Bridging the Quantum Worlds of Atoms and Electrons

The study was carried out in collaboration with theoretical physicists Ludwig Mathey from the University of Hamburg and Luigi Amico from the Technology Innovation Institute in Abu Dhabi. Together, the teams demonstrated how a well-known effect from solid-state physics can be faithfully reproduced in an entirely different setting.

The work serves as a textbook example of quantum simulation. As Herwig Ott explains, "A quantum mechanical effect from solid-state physics is transferred to a completely different system -- and yet its essence remains the same. This builds bridges between the quantum worlds of electrons and atoms."

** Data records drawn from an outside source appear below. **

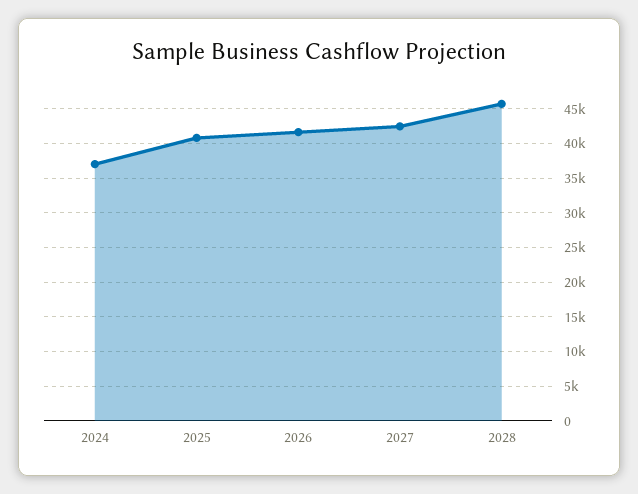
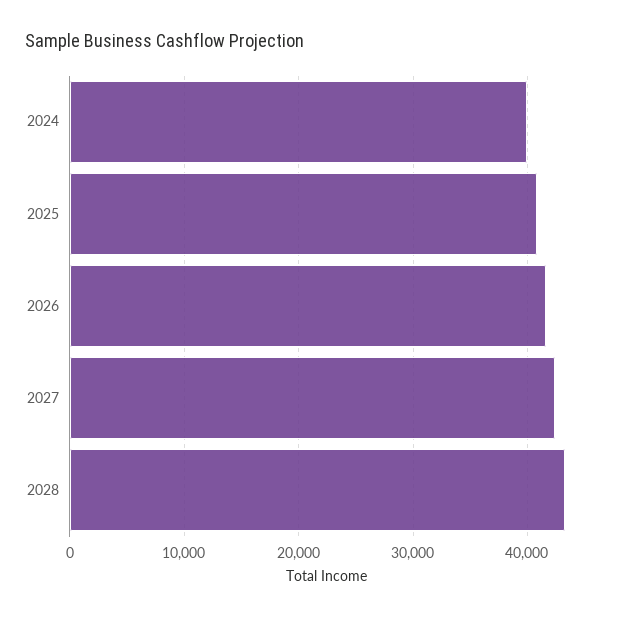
  {
-   "2024": 37000,
+   "2024": 40000,
    "2025": 41000,
    "2026": 42000,
    "2027": 42000,
-   "2028": 46000
+   "2028": 43000
  }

Using Atomic Circuits to Explore Quantum Physics

Looking ahead, Ott and his colleagues plan to link multiple atomic junctions together to form complete circuits made of atoms. In these systems, atoms would move through the circuit instead of electrons, an emerging area of research known as "atomtronics."

"Such circuits are particularly well suited for observing coherent effects, i.e., wave-like effects," says Erik Bernhart, who carried out the experiments as part of his doctoral research. Unlike electrons in solid materials, atoms in these circuits can be directly observed as they move, providing a clearer view of quantum behavior. "We also want to replicate other fundamental components known from electronics for our atoms and understand them precisely at the microscopic level."